[Collected data]
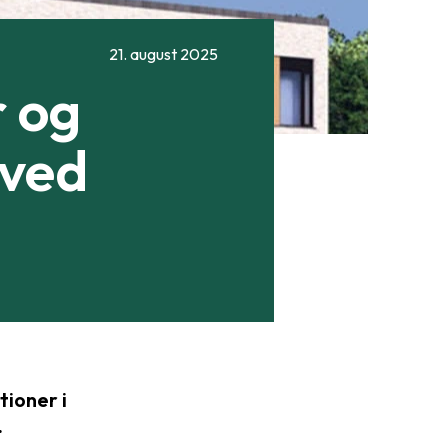
21. august 2025
r og
 ved
tioner i
.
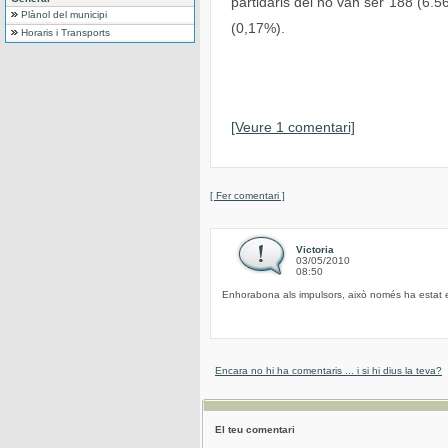
partidaris del no van ser 188 (6.5
Plànol del municipi
(0,17%).
Horaris i Transports
[Veure 1 comentari]
[ Fer comentari ]
Victoria
03/05/2010
08:50
Enhorabona als impulsors, això només ha estat el
Encara no hi ha comentaris ... i si hi dius la teva?
El teu comentari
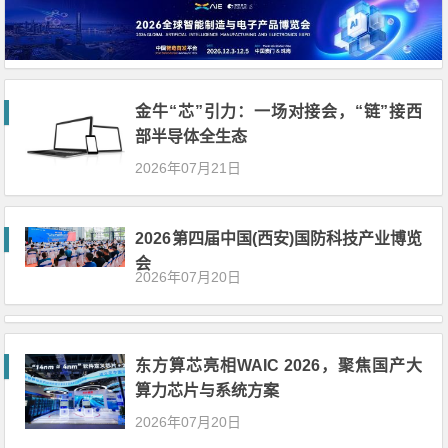
金牛“芯”引力：一场对接会，“链”接西
部半导体全生态
2026年07月21日
2026第四届中国(西安)国防科技产业博览
会
2026年07月20日
东方算芯亮相WAIC 2026，聚焦国产大
算力芯片与系统方案
2026年07月20日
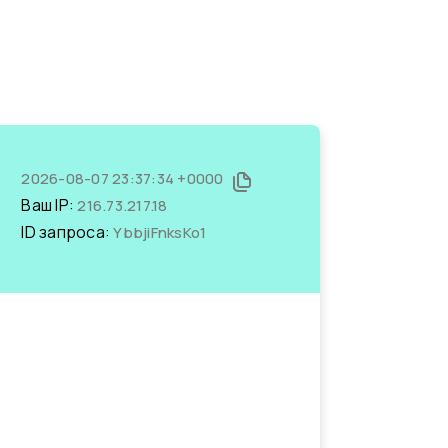
2026-08-07 23:37:34 +0000
Ваш IP:
216.73.217.18
ID запроса:
YbbjiFnksKo1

= To do =
Each line above is to be repeated exactly as written; no picture is carried over.

= Solution for this exercise =
21. august 2025
r og
 ved
tioner i
.
partidaris del no van ser 188 (6.5
Plànol del municipi
(0,17%).
Horaris i Transports
[Veure 1 comentari]
[ Fer comentari ]
Victoria
03/05/2010
08:50
Enhorabona als impulsors, això només ha estat el
Encara no hi ha comentaris ... i si hi dius la teva?
El teu comentari
金牛“芯”引力：一场对接会，“链”接西
部半导体全生态
2026年07月21日
2026第四届中国(西安)国防科技产业博览
会
2026年07月20日
东方算芯亮相WAIC 2026，聚焦国产大
算力芯片与系统方案
2026年07月20日
2026-08-07 23:37:34 +0000
Ваш IP:
216.73.217.18
ID запроса:
YbbjiFnksKo1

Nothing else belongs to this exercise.